>>>

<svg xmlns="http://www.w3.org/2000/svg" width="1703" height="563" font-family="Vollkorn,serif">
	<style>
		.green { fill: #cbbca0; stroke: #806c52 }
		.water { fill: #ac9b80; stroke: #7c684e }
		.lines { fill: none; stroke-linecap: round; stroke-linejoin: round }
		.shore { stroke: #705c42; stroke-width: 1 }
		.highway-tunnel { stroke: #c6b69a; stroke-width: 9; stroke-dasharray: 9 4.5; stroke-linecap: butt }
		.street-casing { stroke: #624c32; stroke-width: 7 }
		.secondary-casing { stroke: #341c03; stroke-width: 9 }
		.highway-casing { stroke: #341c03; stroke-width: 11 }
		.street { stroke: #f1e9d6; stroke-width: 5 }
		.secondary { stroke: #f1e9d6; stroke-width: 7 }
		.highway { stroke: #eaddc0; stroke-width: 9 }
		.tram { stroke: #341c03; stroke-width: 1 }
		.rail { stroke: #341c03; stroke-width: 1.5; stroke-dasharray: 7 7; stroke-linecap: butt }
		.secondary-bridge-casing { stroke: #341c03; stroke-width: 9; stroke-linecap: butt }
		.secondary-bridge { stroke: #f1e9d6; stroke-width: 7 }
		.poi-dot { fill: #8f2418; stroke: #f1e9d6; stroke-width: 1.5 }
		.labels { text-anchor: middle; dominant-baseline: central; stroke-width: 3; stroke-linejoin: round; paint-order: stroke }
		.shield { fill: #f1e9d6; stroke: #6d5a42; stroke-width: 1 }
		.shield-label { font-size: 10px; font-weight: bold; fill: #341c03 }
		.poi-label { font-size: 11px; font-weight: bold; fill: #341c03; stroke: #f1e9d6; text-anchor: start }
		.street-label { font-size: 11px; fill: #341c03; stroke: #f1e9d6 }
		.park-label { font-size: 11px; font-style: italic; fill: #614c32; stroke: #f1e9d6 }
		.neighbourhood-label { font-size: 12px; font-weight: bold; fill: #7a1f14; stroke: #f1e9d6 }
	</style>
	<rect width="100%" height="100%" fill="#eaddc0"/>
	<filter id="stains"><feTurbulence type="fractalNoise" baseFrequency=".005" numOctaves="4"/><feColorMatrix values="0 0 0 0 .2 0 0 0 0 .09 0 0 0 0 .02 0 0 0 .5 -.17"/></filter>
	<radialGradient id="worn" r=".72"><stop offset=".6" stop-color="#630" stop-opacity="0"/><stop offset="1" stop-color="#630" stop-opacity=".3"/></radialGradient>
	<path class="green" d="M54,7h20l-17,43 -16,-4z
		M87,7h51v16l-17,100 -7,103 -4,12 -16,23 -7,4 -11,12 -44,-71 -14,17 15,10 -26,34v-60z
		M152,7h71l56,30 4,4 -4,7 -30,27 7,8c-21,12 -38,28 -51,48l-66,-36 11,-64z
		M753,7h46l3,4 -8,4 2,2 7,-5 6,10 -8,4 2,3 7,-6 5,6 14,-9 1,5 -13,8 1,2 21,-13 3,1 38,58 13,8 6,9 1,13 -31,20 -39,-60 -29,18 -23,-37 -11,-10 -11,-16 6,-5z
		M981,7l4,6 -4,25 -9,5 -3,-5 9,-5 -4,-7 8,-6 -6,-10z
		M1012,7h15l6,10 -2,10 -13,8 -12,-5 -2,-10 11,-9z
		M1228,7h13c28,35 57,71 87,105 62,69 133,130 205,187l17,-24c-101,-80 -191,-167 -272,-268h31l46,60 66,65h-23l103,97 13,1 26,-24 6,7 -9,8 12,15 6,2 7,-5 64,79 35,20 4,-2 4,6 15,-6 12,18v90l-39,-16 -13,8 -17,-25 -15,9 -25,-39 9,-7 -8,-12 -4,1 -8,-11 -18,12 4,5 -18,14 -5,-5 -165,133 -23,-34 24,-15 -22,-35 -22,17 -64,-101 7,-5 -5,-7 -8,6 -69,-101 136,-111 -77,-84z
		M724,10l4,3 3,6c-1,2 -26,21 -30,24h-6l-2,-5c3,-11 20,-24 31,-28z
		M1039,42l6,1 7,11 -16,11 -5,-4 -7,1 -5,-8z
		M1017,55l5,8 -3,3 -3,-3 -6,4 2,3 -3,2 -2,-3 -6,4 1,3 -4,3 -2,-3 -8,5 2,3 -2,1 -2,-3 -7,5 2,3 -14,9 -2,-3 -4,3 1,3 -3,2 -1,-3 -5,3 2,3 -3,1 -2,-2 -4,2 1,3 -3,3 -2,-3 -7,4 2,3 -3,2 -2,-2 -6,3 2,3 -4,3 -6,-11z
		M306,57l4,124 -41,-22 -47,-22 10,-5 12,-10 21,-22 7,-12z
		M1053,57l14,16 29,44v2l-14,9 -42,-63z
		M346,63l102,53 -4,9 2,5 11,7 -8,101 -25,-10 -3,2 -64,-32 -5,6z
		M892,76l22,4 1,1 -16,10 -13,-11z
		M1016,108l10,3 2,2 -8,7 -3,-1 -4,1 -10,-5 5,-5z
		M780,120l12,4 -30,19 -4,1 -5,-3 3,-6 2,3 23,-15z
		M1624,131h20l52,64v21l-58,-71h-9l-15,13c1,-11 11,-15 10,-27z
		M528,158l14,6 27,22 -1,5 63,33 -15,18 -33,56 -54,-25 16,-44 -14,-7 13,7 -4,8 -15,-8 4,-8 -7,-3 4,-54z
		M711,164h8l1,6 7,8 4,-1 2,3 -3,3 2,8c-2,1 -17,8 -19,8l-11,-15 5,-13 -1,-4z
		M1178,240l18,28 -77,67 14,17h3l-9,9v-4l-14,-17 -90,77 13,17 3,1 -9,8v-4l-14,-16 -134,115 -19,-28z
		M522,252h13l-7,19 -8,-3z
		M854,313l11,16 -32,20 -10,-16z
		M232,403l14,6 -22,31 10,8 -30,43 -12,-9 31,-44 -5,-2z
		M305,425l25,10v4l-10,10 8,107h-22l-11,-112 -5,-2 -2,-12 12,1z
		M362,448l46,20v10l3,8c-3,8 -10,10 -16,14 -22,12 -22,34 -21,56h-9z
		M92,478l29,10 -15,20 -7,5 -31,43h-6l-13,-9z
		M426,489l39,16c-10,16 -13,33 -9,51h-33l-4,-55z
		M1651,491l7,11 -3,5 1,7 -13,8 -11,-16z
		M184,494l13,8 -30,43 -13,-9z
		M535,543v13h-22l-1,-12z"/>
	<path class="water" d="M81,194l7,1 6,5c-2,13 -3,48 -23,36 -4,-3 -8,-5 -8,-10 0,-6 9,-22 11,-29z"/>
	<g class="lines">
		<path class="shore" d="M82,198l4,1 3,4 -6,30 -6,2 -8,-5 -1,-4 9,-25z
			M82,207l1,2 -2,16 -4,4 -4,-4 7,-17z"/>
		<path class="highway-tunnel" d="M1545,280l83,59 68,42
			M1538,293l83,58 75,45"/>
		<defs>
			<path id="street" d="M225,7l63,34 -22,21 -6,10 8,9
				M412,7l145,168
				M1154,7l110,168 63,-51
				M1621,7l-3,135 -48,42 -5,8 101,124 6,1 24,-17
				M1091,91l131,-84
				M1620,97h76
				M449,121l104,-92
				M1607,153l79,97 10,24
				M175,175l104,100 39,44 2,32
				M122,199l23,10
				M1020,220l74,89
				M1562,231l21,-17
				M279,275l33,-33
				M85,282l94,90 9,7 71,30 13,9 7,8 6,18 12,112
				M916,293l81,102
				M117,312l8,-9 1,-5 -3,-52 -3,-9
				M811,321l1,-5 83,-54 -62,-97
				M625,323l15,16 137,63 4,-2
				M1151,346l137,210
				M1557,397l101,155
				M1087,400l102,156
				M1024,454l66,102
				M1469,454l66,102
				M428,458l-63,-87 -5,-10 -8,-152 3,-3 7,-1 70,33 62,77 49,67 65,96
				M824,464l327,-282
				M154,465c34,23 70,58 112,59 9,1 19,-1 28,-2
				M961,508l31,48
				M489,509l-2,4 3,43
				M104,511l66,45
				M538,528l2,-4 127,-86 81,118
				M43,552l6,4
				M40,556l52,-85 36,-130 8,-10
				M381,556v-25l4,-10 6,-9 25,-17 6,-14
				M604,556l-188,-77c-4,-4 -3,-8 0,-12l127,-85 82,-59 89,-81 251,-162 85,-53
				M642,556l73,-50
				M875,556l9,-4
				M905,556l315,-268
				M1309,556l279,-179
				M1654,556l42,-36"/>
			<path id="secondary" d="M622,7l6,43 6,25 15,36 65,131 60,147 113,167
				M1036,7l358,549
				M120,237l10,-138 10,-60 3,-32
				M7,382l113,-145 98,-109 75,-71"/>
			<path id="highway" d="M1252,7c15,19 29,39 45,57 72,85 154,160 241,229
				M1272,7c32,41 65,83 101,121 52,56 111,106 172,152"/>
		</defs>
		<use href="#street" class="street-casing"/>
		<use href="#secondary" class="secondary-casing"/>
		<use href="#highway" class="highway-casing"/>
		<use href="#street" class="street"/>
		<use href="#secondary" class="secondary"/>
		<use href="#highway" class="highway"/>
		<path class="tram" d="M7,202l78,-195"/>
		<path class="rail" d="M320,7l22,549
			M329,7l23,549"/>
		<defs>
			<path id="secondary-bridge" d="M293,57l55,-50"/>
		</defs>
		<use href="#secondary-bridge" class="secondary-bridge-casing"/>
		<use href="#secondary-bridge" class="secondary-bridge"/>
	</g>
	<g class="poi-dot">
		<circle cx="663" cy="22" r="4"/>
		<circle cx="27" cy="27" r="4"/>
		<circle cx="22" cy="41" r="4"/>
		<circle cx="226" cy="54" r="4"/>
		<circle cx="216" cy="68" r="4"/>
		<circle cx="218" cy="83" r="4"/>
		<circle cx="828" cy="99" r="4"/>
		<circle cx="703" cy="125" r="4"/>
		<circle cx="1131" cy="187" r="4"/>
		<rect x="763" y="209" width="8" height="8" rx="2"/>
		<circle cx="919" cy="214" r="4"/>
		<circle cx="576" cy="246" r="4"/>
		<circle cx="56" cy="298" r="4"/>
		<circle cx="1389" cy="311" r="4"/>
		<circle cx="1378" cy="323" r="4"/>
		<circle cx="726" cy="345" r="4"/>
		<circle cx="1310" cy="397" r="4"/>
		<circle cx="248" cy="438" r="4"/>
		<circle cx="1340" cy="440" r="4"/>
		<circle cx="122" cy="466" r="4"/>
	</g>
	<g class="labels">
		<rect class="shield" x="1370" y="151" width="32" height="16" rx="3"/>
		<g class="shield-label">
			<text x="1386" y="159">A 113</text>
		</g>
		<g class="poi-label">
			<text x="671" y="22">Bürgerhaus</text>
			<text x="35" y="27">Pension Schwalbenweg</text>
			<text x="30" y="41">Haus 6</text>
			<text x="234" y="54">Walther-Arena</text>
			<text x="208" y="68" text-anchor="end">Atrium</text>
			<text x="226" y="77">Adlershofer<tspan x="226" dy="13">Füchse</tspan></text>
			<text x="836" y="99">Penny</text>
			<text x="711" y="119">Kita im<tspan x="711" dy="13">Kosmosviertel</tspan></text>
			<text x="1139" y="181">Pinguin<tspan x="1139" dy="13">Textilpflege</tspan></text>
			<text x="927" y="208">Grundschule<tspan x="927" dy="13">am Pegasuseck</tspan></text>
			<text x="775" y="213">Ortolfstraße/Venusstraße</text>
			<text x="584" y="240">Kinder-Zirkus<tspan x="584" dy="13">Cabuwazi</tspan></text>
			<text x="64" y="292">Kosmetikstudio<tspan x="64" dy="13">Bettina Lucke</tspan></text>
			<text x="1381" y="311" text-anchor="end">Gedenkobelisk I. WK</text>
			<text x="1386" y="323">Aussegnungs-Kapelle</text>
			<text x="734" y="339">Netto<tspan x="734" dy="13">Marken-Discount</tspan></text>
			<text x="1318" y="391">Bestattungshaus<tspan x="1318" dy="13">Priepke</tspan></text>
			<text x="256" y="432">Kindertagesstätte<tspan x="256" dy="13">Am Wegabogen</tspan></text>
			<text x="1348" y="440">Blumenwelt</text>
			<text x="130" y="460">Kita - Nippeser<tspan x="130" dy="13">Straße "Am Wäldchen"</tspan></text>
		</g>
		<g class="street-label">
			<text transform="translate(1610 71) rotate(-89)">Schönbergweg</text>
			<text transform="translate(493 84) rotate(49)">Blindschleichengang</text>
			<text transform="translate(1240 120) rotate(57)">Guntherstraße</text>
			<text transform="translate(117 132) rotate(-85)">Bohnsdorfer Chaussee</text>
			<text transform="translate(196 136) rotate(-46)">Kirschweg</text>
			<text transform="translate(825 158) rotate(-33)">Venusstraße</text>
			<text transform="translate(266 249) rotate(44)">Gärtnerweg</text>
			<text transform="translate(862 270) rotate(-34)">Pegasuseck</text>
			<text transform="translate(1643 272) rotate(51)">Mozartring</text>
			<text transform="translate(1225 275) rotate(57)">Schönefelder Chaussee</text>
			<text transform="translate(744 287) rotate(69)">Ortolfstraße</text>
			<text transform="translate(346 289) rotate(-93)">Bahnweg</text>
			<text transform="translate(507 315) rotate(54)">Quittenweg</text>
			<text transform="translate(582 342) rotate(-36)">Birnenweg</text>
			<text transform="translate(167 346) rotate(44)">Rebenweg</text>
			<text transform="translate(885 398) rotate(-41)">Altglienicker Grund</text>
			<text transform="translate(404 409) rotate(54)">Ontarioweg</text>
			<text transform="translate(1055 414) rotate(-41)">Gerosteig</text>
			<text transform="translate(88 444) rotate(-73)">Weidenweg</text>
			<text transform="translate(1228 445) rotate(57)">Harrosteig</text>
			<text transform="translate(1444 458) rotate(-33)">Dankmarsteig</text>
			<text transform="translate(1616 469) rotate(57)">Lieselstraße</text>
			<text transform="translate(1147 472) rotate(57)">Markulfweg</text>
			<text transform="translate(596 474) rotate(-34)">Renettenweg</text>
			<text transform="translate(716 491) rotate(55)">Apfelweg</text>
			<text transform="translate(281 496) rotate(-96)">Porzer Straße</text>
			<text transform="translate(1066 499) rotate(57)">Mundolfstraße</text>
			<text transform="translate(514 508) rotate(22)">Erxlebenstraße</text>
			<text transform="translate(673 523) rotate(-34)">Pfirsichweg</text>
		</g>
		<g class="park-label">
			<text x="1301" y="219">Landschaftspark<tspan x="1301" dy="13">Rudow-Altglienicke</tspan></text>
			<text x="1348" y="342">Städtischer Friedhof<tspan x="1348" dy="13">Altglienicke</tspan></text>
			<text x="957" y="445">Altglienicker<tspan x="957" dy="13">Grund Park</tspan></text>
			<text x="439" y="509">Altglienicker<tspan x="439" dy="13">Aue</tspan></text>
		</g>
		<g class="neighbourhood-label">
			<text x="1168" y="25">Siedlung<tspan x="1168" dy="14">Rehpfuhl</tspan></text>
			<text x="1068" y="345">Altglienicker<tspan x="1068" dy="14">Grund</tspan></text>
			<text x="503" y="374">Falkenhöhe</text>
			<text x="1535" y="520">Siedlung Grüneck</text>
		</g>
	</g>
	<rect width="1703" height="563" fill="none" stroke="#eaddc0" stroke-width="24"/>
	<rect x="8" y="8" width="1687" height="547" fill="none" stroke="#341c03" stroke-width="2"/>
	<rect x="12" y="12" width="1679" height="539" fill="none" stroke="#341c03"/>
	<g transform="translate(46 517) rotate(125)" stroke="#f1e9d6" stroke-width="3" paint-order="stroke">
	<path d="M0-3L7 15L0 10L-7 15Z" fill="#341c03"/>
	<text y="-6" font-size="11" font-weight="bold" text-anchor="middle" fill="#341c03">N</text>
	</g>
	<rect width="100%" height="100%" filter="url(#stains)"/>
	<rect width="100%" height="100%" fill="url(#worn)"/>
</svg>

<<<

> _What is expected_:
Out of the material above, output word for word the line with "#cbbca0; stroke: #806c52", the line with "#eaddc0; stroke-width: 9", and all lines between them, with nothing else.

> _Answer to this problem_:
		.green { fill: #cbbca0; stroke: #806c52 }
		.water { fill: #ac9b80; stroke: #7c684e }
		.lines { fill: none; stroke-linecap: round; stroke-linejoin: round }
		.shore { stroke: #705c42; stroke-width: 1 }
		.highway-tunnel { stroke: #c6b69a; stroke-width: 9; stroke-dasharray: 9 4.5; stroke-linecap: butt }
		.street-casing { stroke: #624c32; stroke-width: 7 }
		.secondary-casing { stroke: #341c03; stroke-width: 9 }
		.highway-casing { stroke: #341c03; stroke-width: 11 }
		.street { stroke: #f1e9d6; stroke-width: 5 }
		.secondary { stroke: #f1e9d6; stroke-width: 7 }
		.highway { stroke: #eaddc0; stroke-width: 9 }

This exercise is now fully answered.